Similarly, as part of The Cert Group, Supply Chain Solutions collaborates with other divisions that specialise in physical warehousing and logistics, promotions, distribution and e-commerce. “We work from the strategy side and look at what the business is trying to do as a whole. We don’t look at the supply chain until we understand the business,” says Perry.

Increasingly, Perry believes, clients are looking for consultants prepared to go right through from strategy to detailed implementation and take responsibility for the outcome. He also sees a market among SMEs for a service his division has begun to offer in the last year: total supply-chain management. “We manage the whole process for an importer of beers and ciders, from importation, through warehousing, delivery and inventory management,” he says. This approach, he believes, enables the client to focus on its core business: sales and marketing. Meanwhile, Supply Chain Solutions uses third parties to provide the actual logistics – and its revenue depends on the results and the efficiency with which it operates.

The growth in the supply-chain market as a whole, both traditional and on the e-business side of things, means that there is an increasing demand for staff. Cap Gemini’s Webster says that he is looking for people with direct industry experience who can go head-to-head with chief executives in their chosen fields and have a discussion about what supply chain means in market verticals such as automotive or high-tech.

“The pace of change is such that clients do not want a generic consulting approach,” he adds. “We are also looking to recruit people with practical experience of e-business and there is definitely a shortage of skills in those areas. It is a very, very tight market.”

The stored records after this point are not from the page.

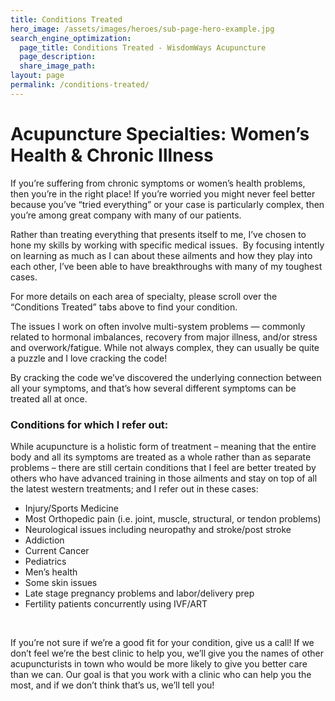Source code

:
 ```yaml
---
title: Conditions Treated
hero_image: /assets/images/heroes/sub-page-hero-example.jpg
search_engine_optimization:
  page_title: Conditions Treated - WisdomWays Acupuncture
  page_description:
  share_image_path:
layout: page
permalink: /conditions-treated/
---
```


# Acupuncture Specialties: Women’s Health & Chronic Illness

If you’re suffering from chronic symptoms or women’s health problems, then you’re in the right place! If you’re worried you might never feel better because you’ve “tried everything” or your case is particularly complex, then you’re among great company with many of our patients.

Rather than treating everything that presents itself to me, I’ve chosen to hone my skills by working with specific medical issues.&nbsp; By focusing intently on learning as much as I can about these ailments and how they play into each other, I’ve been able to have breakthroughs with many of my toughest cases.

For more details on each area of specialty, please scroll over the “Conditions Treated” tabs above to find your condition.

The issues I work on often involve multi-system problems — commonly related to hormonal imbalances, recovery from major illness, and/or stress and overwork/fatigue. While not always complex, they can usually be quite a puzzle and I love cracking the code!

By cracking the code we’ve discovered the underlying connection between all your symptoms, and that’s how several different symptoms can be treated all at once.

### Conditions for which I refer out:

While acupuncture is a holistic form of treatment – meaning that the entire body and all its symptoms are treated as a whole rather than as separate problems – there are still certain conditions that I feel are better treated by others who have advanced training in those ailments and stay on top of all the latest western treatments; and I refer out in these cases:

* Injury/Sports Medicine
* Most Orthopedic pain (i.e. joint, muscle, structural, or tendon problems)
* Neurological issues including neuropathy and stroke/post stroke
* Addiction
* Current Cancer
* Pediatrics
* Men’s health
* Some skin issues
* Late stage pregnancy problems and labor/delivery prep
* Fertility patients concurrently using IVF/ART

&nbsp;

If you’re not sure if we’re a good fit for your condition, give us a call! If we don’t feel we’re the best clinic to help you, we’ll give you the names of other acupuncturists in town who would be more likely to give you better care than we can. Our goal is that you work with a clinic who can help you the most, and if we don’t think that’s us, we’ll tell you!

&nbsp;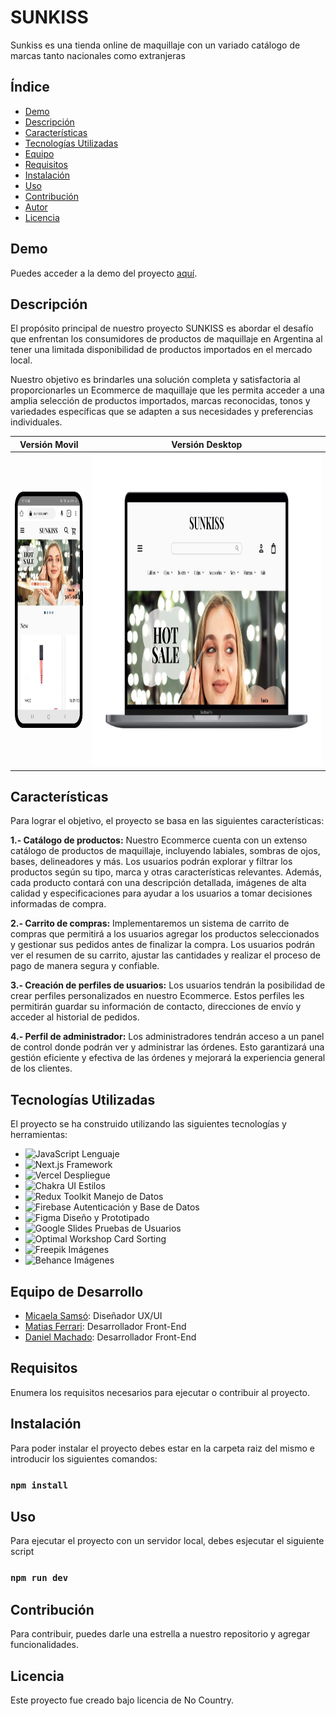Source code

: # SUNKISS
Sunkiss es una tienda online de maquillaje con un variado catálogo de marcas tanto nacionales como extranjeras


## Índice

- [Demo](#demo)
- [Descripción](#descripción)
- [Características](#características)
- [Tecnologías Utilizadas](#tecnologías-utilizadas)
- [Equipo](#equipo)
- [Requisitos](#requisitos)
- [Instalación](#instalación)
- [Uso](#uso)
- [Contribución](#contribución)
- [Autor](#autor)
- [Licencia](#licencia)

## Demo

Puedes acceder a la demo del proyecto [aquí](https://c11-35-m-next.vercel.app/).

## Descripción
El propósito principal de nuestro proyecto SUNKISS es abordar el desafío que enfrentan los consumidores de productos de maquillaje en Argentina al tener una limitada disponibilidad de productos importados en el mercado local.

Nuestro objetivo es brindarles una solución completa y satisfactoria al proporcionarles un Ecommerce de maquillaje que les permita acceder a una amplia selección de productos importados, marcas reconocidas, tonos y variedades específicas que se adapten a sus necesidades y preferencias individuales.

| Versión Movil | Versión Desktop |
| :------: | :------: |
|<img src="src/img/sunkiss_mobile.jpeg" alt="Sunkiss" width="180" height="378" border="0" /> | <img src="src/img/sunkiss_desktop.jpeg" alt="Sunkiss" width="" height="500" border="0" />  |



## Características
Para lograr el objetivo, el proyecto se basa en las siguientes características: 

**1.- Catálogo de productos:** Nuestro Ecommerce cuenta con un extenso catálogo de productos de maquillaje, incluyendo labiales, sombras de ojos, bases, delineadores y más. Los usuarios podrán explorar y filtrar los productos según su tipo, marca y otras características relevantes. Además, cada producto contará con una descripción detallada, imágenes de alta calidad y especificaciones para ayudar a los usuarios a tomar decisiones informadas de compra.

**2.- Carrito de compras:** Implementaremos un sistema de carrito de compras que permitirá a los usuarios agregar los productos seleccionados y gestionar sus pedidos antes de finalizar la compra. Los usuarios podrán ver el resumen de su carrito, ajustar las cantidades y realizar el proceso de pago de manera segura y confiable.

**3.- Creación de perfiles de usuarios:** Los usuarios tendrán la posibilidad de crear perfiles personalizados en nuestro Ecommerce. Estos perfiles les permitirán guardar su información de contacto, direcciones de envío y acceder al historial de pedidos.

**4.- Perfil de administrador:** Los administradores tendrán acceso a un panel de control donde podrán ver y administrar las órdenes. Esto garantizará una gestión eficiente y efectiva de las órdenes y mejorará la experiencia general de los clientes.

## Tecnologías Utilizadas

El proyecto se ha construido utilizando las siguientes tecnologías y herramientas:

- ![JavaScript](https://img.shields.io/badge/-JavaScript-yellow?style=for-the-badge&logo=javascript&logoColor=white) Lenguaje
- ![Next.js](https://img.shields.io/badge/-Next.js-black?style=for-the-badge&logo=next.js) Framework
- ![Vercel](https://img.shields.io/badge/-Vercel-000000?style=for-the-badge&logo=vercel) Despliegue
- ![Chakra UI](https://img.shields.io/badge/-Chakra%20UI-319795?style=for-the-badge&logo=chakra-ui) Estilos
- ![Redux Toolkit](https://img.shields.io/badge/-Redux%20Toolkit-764ABC?style=for-the-badge&logo=redux) Manejo de Datos
- ![Firebase](https://img.shields.io/badge/-Firebase-FFCA28?style=for-the-badge&logo=firebase) Autenticación y Base de Datos
- ![Figma](https://img.shields.io/badge/-Figma-F24E1E?style=for-the-badge&logo=figma) Diseño y Prototipado
- ![Google Slides](https://img.shields.io/badge/-Google%20Slides-4285F4?style=for-the-badge&logo=google-slides) Pruebas de Usuarios
- ![Optimal Workshop](https://img.shields.io/badge/-Optimal%20Workshop-000000?style=for-the-badge&logo=optimal-workshop) Card Sorting
- ![Freepik](https://img.shields.io/badge/-Freepik-00C7B7?style=for-the-badge&logo=freepik) Imágenes
- ![Behance](https://img.shields.io/badge/-Behance-00C7B7?style=for-the-badge&logo=freepik) Imágenes
## Equipo de Desarrollo

- [Micaela Samsó](https://www.linkedin.com/in/micaela-sams%C3%B3-b153541b8): Diseñador UX/UI
- [Matias Ferrari](https://www.linkedin.com/in/matias-emanuel-ferrari/): Desarrollador Front-End
- [Daniel Machado](https://www.linkedin.com/in/daniel-machado-4b7ab114/): Desarrollador Front-End

## Requisitos

Enumera los requisitos necesarios para ejecutar o contribuir al proyecto.

## Instalación

Para poder instalar el proyecto debes estar en la carpeta raiz del mismo e introducir los siguientes comandos:

### `npm install`

## Uso

Para ejecutar el proyecto con un servidor local, debes esjecutar el siguiente script

### `npm run dev`

## Contribución

Para contribuir, puedes darle una estrella a nuestro repositorio y agregar funcionalidades.


## Licencia

Este proyecto fue creado bajo licencia de No Country.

Case studyIn 1996, Herts-based Logistics Consulting Partners undertook a supply-chain audit for BA Catering, which is responsible for the supply of all non-food amenities, such as crockery, blankets, wine and food trolleys, to aircraft. Its annual expenditure runs at around £85m.

Simon Ratcliffe, BA’s then head of supply-chain systems, says that a Boeing 747 carries more than 40,000 items in the cabin, so coordinating inventory availability through local bases and contract caterers is a great challenge. “We were miles adrift of best practice,” he says. “Clear evidence of a need to address the performance of the business came from some very high-profile service failures, whereby equipment, such as headsets or blankets, was not available.” According to Phil Collinge, associate partner with LCP, the audit highlighted a number of problems. “BA’s culture meant that customer service was met irrespective of cost,” he says. “The 160 kitchens worldwide had carte blanche to call off materials. And the systems pulling inventory out of the central warehouse at Heathrow were purely manual – it was medieval.’

Another problem, says Ratcliffe, was that lead times could be lengthy because BA Catering had an arrangement with BA Cargo whereby the goods went free unless it sold the space elsewhere – in which case they had to wait. As a consequence of this uncertain supply, caterers held a tremendous amount of stock.

The subsequent 18-month project set up new freight arrangements to guarantee lead times. It also focused on changing the cultural balance between service and cost. Operational execution software System Ess, from Industri Matematik, was bolted together with Manugistics planning software and an extranet solution, Connex, which linked BA with its suppliers.

“The most difficult aspect,” says Collinge, “was the people thing: changing ways of working, and their objectives and targets.”

The project has delivered all the business case benefits, however. Says Collinge: “Within the first year BA saved just short of £9m.”

Mary Huntington is a freelance journalist.